Gonioscopy examination was postponed until the corneal edema subsided, and peripheral irido-corneal contact was demonstrated. Contra-lateral gonioscopy examination is also important to do, generally in cases of acute primary angle-closure glaucoma found a latent angle-closure image in the other eye.

d. Ophthalmoscopy

Disc-optic abnormalities can be evaluated using a direct ophthalmoscope, slit-lamp biomicroscopy using a +78 D lens, or Goldmann contact lenses and an indirect ophthalmoscope. Fundus in acute glaucoma may reveal optic-disc edema and hyperemia due to disturbances in axoplasmic transport/flow.

Management and Care

1. Medical therapy:

a. Carbonic anhydrase inhibitor

Acetazolamide, is a very appropriate choice for emergency treatment in acute glaucoma. The effect can lower the pressure by inhibiting the production of aqueous humor, so it is very useful to reduce intraocular pressure rapidly. Acetazolamide with an initial dose of 2x250 mg orally, can be given to patients who have normal kidney function and no gastric abnormalities. Increasing the maximum dose of acetazolamide can be given after 4-6 hours to lower the intraocular pressure. Topical carbonic anhydrase inhibitors can be used as initial therapy in acute glaucoma patients with emesis.

b. Beta blocker

It is an effective adjunct therapy to treat angle-closure attacks. Beta blockers can reduce intraocular pressure by reducing the production of aqueous humor. Timolol is a nonselective beta blocker with the highest activity and concentration in the posterior chamber achieved within 30-60 minutes after topical administration. Nonselective beta blocker eye drops as initial therapy can be given 2 times with an interval of every 20 minutes and can be repeated 4, 8, and 12 hours later.

c. Strong Miotic

Pilocarpine 2% or 4% 4 x 1 drop given as initial therapy. Its use is not effective on attacks that have been more than 1-2 hours. This is because the sphincter pupillary muscle is ischemic and cannot respond to pilocarpine.

d. Osmotic agent

This agent is very effective in reducing intraocular pressure rapidly, its administration is recommended to patients who do not have emesis.

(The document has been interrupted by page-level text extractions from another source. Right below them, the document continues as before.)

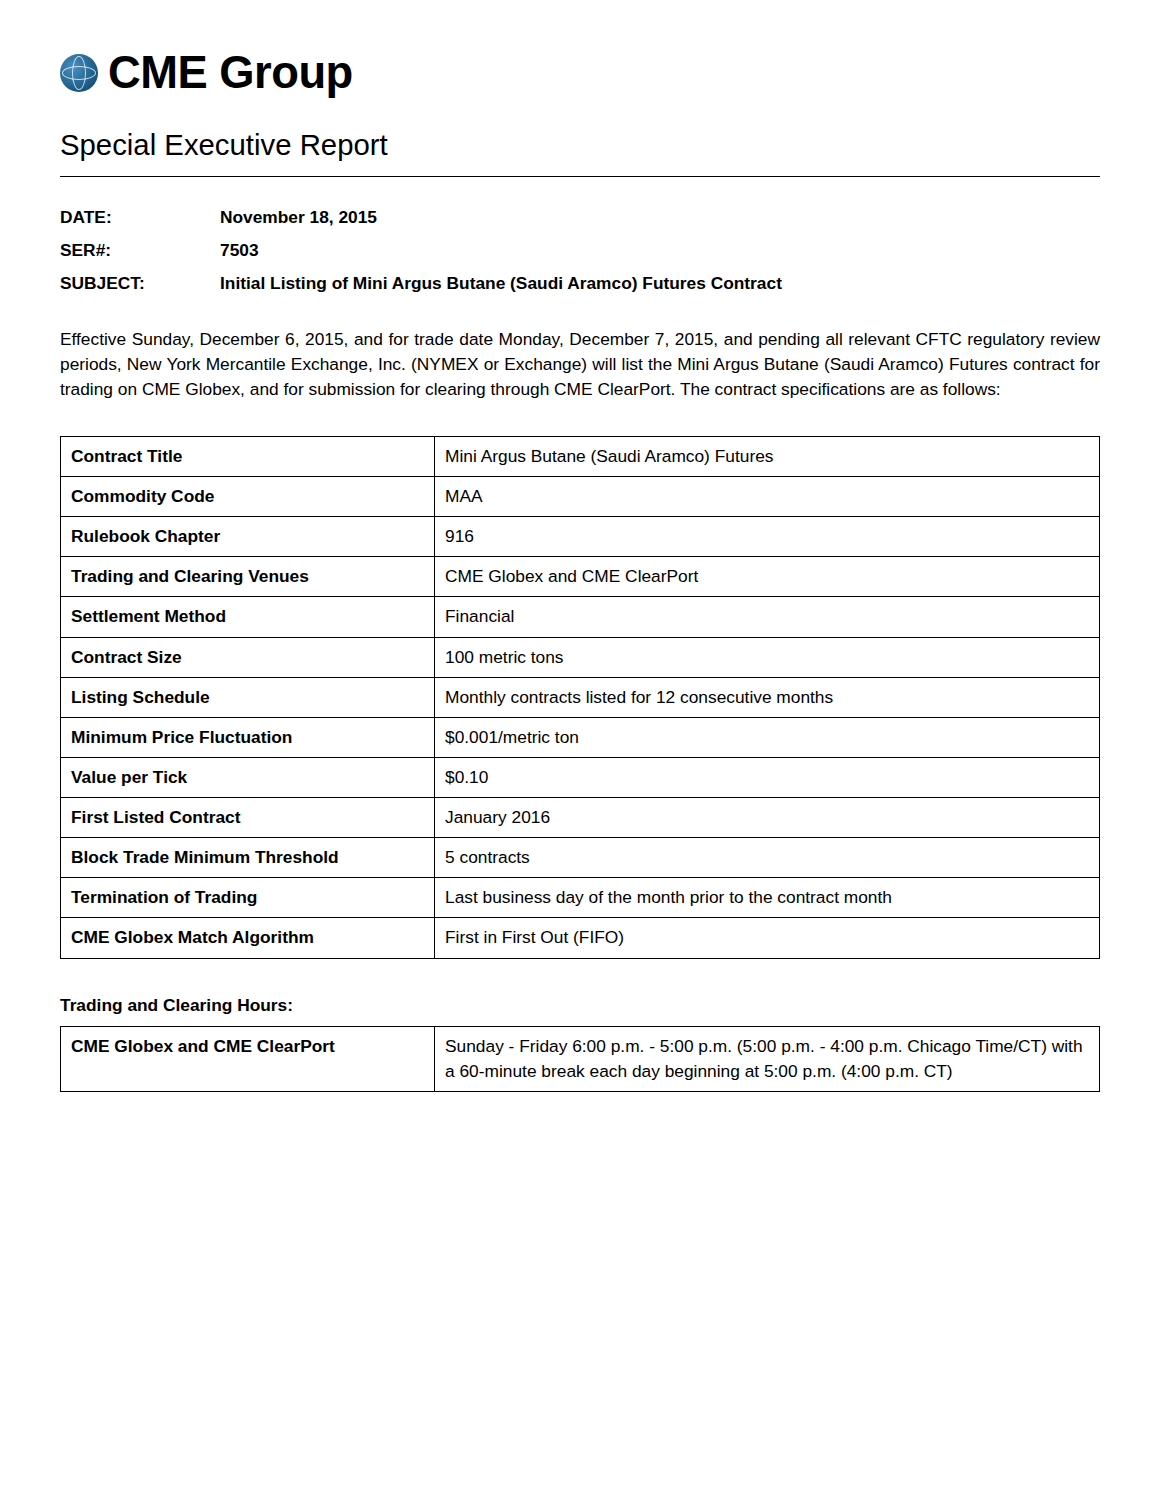CME Group
Special Executive Report
DATE:
November 18, 2015
SER#:
7503
SUBJECT:
Initial Listing of Mini Argus Butane (Saudi Aramco) Futures Contract
Effective Sunday, December 6, 2015, and for trade date Monday, December 7, 2015, and pending all relevant CFTC regulatory review periods, New York Mercantile Exchange, Inc. (NYMEX or Exchange) will list the Mini Argus Butane (Saudi Aramco) Futures contract for trading on CME Globex, and for submission for clearing through CME ClearPort. The contract specifications are as follows:
| Contract Title | Mini Argus Butane (Saudi Aramco) Futures |
| Commodity Code | MAA |
| Rulebook Chapter | 916 |
| Trading and Clearing Venues | CME Globex and CME ClearPort |
| Settlement Method | Financial |
| Contract Size | 100 metric tons |
| Listing Schedule | Monthly contracts listed for 12 consecutive months |
| Minimum Price Fluctuation | $0.001/metric ton |
| Value per Tick | $0.10 |
| First Listed Contract | January 2016 |
| Block Trade Minimum Threshold | 5 contracts |
| Termination of Trading | Last business day of the month prior to the contract month |
| CME Globex Match Algorithm | First in First Out (FIFO) |
Trading and Clearing Hours:
| CME Globex and CME ClearPort | Sunday - Friday 6:00 p.m. - 5:00 p.m. (5:00 p.m. - 4:00 p.m. Chicago Time/CT) with a 60-minute break each day beginning at 5:00 p.m. (4:00 p.m. CT) |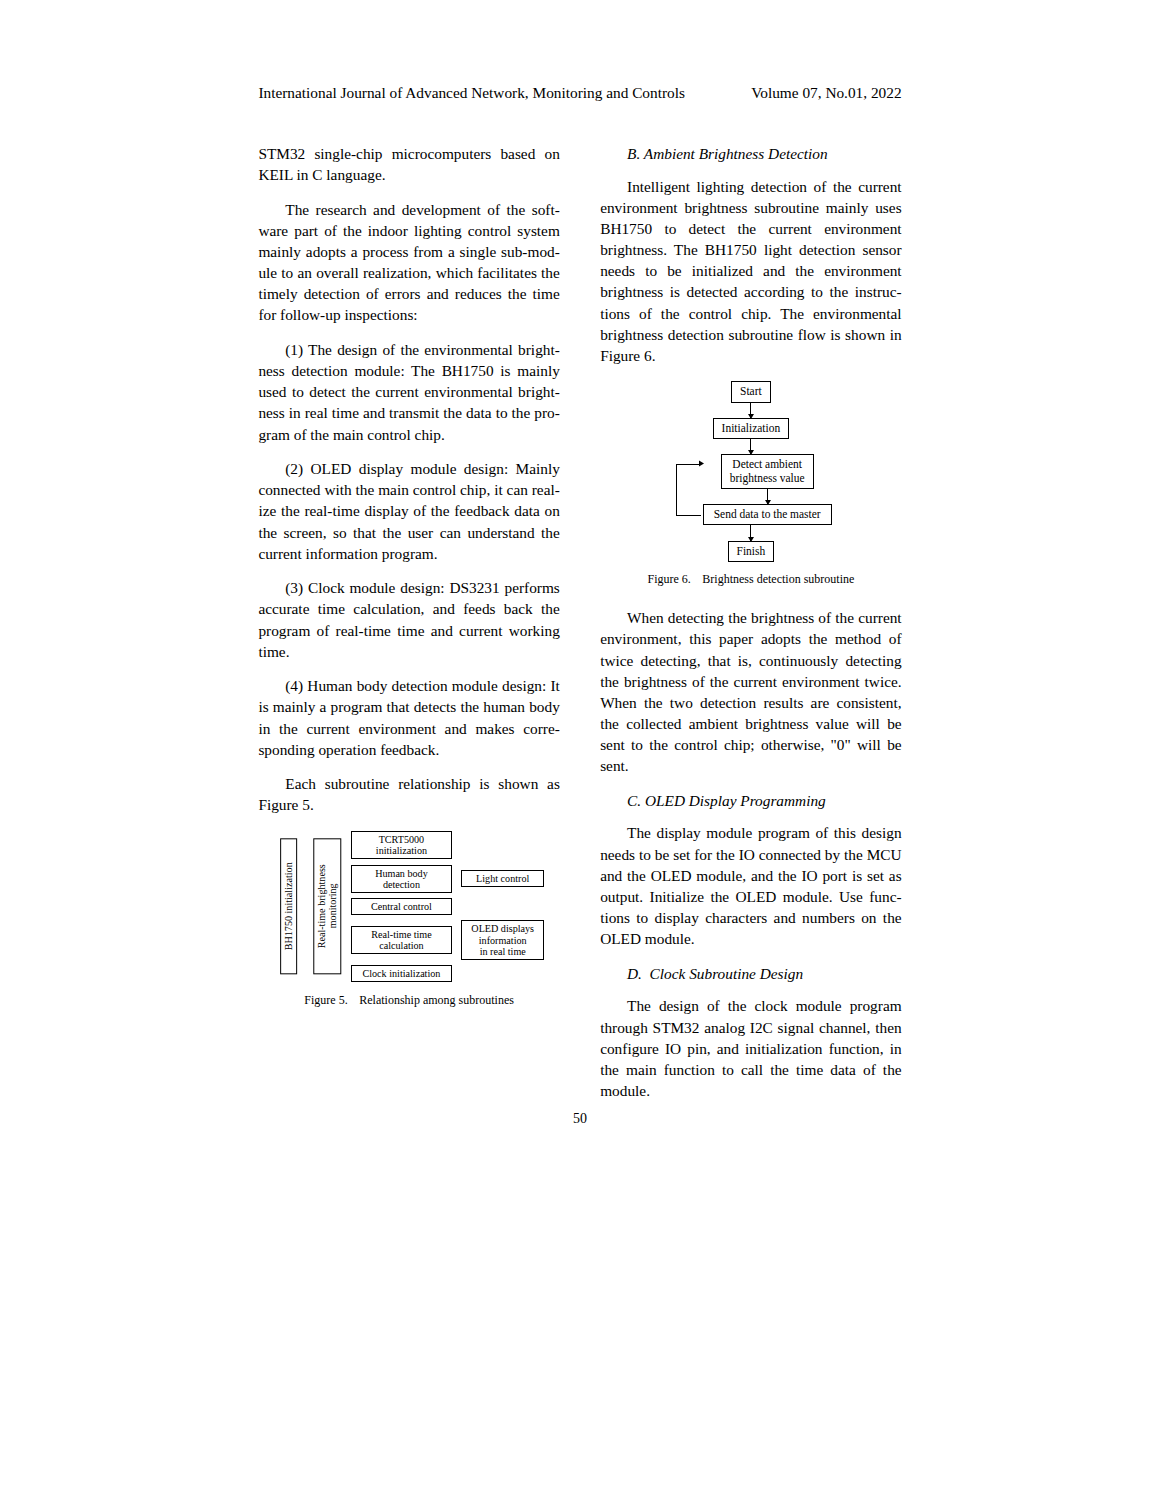International Journal of Advanced Network, Monitoring and Controls
Volume 07, No.01, 2022
STM32 single-chip microcomputers based on KEIL in C language.
The research and development of the software part of the indoor lighting control system mainly adopts a process from a single sub-module to an overall realization, which facilitates the timely detection of errors and reduces the time for follow-up inspections:
(1) The design of the environmental brightness detection module: The BH1750 is mainly used to detect the current environmental brightness in real time and transmit the data to the program of the main control chip.
(2) OLED display module design: Mainly connected with the main control chip, it can realize the real-time display of the feedback data on the screen, so that the user can understand the current information program.
(3) Clock module design: DS3231 performs accurate time calculation, and feeds back the program of real-time time and current working time.
(4) Human body detection module design: It is mainly a program that detects the human body in the current environment and makes corresponding operation feedback.
Each subroutine relationship is shown as Figure 5.
BH1750 initialization
Real-time brightness monitoring
TCRT5000 initialization
Human body detection
Central control
Real-time time calculation
Clock initialization
Light control
OLED displays information
in real time
Figure 5. Relationship among subroutines
B. Ambient Brightness Detection
Intelligent lighting detection of the current environment brightness subroutine mainly uses BH1750 to detect the current environment brightness. The BH1750 light detection sensor needs to be initialized and the environment brightness is detected according to the instructions of the control chip. The environmental brightness detection subroutine flow is shown in Figure 6.
Start
Initialization
Detect ambient
brightness value
Send data to the master
Finish
Figure 6. Brightness detection subroutine
When detecting the brightness of the current environment, this paper adopts the method of twice detecting, that is, continuously detecting the brightness of the current environment twice. When the two detection results are consistent, the collected ambient brightness value will be sent to the control chip; otherwise, "0" will be sent.
C. OLED Display Programming
The display module program of this design needs to be set for the IO connected by the MCU and the OLED module, and the IO port is set as output. Initialize the OLED module. Use functions to display characters and numbers on the OLED module.
D. Clock Subroutine Design
The design of the clock module program through STM32 analog I2C signal channel, then configure IO pin, and initialization function, in the main function to call the time data of the module.
50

- Glycerin, effective dose 1 - 1.5 g/kg body weight in 50% fluids. Can lower intraocular pressure within 30-90 minutes after administration, and duration of effect is 5-6 hours. During its use, glycerin can cause hyperglycemia and dehydration. Contraindicated in DM patients and patients with renal failure.

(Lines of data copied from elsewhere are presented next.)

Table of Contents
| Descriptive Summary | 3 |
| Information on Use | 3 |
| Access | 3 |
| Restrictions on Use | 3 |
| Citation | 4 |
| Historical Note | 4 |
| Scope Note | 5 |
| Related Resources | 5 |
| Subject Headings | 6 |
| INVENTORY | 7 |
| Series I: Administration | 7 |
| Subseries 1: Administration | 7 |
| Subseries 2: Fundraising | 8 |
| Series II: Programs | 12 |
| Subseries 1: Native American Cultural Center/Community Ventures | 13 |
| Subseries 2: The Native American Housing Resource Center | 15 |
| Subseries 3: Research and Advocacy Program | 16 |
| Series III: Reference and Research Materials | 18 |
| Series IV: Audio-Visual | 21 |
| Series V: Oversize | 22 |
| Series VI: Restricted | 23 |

- Mannitol, intravenous administration in 20% fluids at a dose of 2 g / kg for 30 minutes. Mannitol with a high molecular weight, will penetrate the eye more slowly so it is more effective in lowering intraocular pressure. A pressure-lowering effect was observed within 1 hour after intravenous mannitol administration.

e. Topical steroids

2. Laser Peripheral Iridotomy (LPI)

Iridotomy is indicated in the setting of angle-closure glaucoma with pupillary block, iridotomy is also indicated to prevent pupillary block in the eye at risk, which is determined by gonioscopic evaluation. LPI cannot be performed on eyes with rubeosis iridis, because it can cause bleeding. The risk of bleeding is also increased in patients taking systemic anti-coagulants, such as aspirin.

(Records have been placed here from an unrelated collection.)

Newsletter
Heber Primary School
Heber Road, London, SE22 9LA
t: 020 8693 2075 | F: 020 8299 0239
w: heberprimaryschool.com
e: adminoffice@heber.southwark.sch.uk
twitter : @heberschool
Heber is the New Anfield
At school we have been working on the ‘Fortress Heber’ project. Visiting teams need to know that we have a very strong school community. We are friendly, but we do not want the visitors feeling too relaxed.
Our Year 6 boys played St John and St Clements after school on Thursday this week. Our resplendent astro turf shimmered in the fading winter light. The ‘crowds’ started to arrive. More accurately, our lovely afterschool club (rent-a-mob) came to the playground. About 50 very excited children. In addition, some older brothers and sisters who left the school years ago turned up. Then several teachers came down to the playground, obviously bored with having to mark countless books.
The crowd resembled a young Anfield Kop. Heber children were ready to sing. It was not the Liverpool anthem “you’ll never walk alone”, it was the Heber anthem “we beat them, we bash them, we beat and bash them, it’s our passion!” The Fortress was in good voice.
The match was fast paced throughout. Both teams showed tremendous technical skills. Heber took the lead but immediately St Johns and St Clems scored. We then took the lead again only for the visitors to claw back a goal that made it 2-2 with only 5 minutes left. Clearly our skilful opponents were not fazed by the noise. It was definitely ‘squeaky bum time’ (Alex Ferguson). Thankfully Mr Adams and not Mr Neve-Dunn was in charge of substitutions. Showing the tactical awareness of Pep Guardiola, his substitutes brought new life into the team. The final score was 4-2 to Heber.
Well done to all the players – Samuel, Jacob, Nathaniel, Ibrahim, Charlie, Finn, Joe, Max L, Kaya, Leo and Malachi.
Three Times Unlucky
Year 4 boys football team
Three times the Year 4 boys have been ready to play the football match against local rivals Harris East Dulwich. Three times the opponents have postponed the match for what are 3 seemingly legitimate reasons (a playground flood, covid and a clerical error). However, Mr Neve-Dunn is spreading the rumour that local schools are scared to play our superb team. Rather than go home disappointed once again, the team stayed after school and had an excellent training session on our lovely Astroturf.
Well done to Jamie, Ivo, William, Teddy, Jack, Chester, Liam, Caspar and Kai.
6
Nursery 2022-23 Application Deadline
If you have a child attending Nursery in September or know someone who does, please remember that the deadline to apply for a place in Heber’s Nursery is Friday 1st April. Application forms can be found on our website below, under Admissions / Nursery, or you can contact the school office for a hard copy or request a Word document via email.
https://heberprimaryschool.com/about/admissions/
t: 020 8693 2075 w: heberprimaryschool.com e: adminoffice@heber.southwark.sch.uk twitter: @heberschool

Argon lasers and Nd:YAG lasers can both be used for iridectomy. Complications that can occur after laser surgery are corneal burn, tearing of the anterior lens capsule, bleeding (usually not for long), increased intraocular pressure after surgery and inflammation.

3. Iridectomy Surgery

Incisional iridectomy was performed in patients who were unsuccessful with laser iridotomy. As;

- In situations where the iris cannot be seen clearly due to corneal edema, this often occurs in patients with severe acute glaucoma lasting 4-8 weeks.

- Shallow anterior chamber angle, with extensive irido-corneal contact.

- Uncooperative patient.

- No laser equipment available

4. Lens extraction

There are several studies that prove the effectiveness of lens extraction in reducing and controlling intraocular pressure in patients with Primary Angle Closure Glaucoma (PACG). Lens extraction should be considered in PACG cases, especially those with hyperopia or anteriorly vaulted lens conditions.